Cenaron unas patatas a la riojana que les preparó Corso con habilidad profesional. No todos comieron porque algunos comenzaban a presentar los síntomas típicos del mareo: tez blanquecina, desgana, cara de asco… No importaba, el chorizo ayudaba a hacer la digestión y en caso de tener que soltar lastre era mejor tener el estómago lleno que vacío.

Les instruyó al respecto recordándoles que todo líquido que se arrojara por la borda debía dirigirse hacia sotavento. Solamente los que habían doblado los tres cabos tenían derecho a miccionar hacia barlovento, y lo más que habían navegado los clientes era por el parque del Retiro o por las atracciones acuáticas de los partes temáticos que tanto abundaban.

Corso no dormía cuando hacía esa travesía con pasajeros. Estaba acostumbrado a no hacerlo, y la noche anterior había aprovechado todo lo posible para dormir. Como era previsor, había llenado dos termos de café de un litro antes de largar amarras.
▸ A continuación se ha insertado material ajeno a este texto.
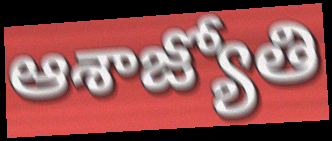
ఆశాజ్యోతి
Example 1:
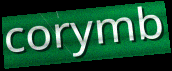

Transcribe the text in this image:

corymb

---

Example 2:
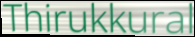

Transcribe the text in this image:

Thirukkural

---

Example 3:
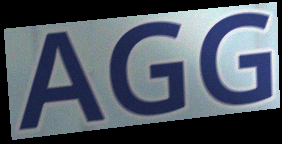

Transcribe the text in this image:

AGG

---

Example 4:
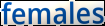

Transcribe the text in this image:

females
De este modo no tendría que abandonar la cubierta tan a menudo.

Coincidiendo con el cambio a la guardia de prima, comenzó el baile con la ola de través. Afortunadamente, el barco navegaba rápido con una brisa moderada del sudoeste que aminoraba ligeramente los balances gracias a la presión del viento sobre las velas. No obstante, tres de los pasajeros asomaban sus cabezas  bajo los pasamanos, mientras daban de comer a los peces. Corso les recomendó que bebieran un poco de cocacola y eso les hizo bien aunque no quisieron bajar a la cabina para acostarse. El resto dormían como benditos. Ya se sabe que el mal de mar afecta de diferente manera a unos que a otros.
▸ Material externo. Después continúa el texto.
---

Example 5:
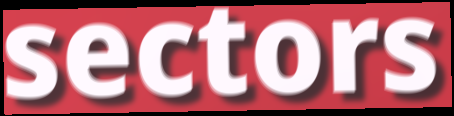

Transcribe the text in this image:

sectors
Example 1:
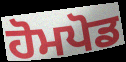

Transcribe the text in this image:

ਹੋਮਪੋਡ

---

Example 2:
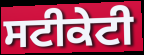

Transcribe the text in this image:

ਸਟੀਕੇਟੀ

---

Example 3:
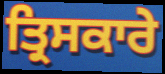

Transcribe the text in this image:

ਤ੍ਰਿਸਕਾਰੇ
Amanecía y ya se divisaba el faro de cabo Nati. Arrumbaron ligeramente hacia el sudeste y Corso se felicitó de la travesía tan rápida que habían hecho. El viento amainó ligeramente y tuvieron que arrancar el motor para recalar en la costa. A las 09:00 daban fondo en una cala de aguas cristalinas y Corso inauguraba la temporada lánzandose al agua mientras los pasajeros iban recuperándose del mareo sufrido aquella noche.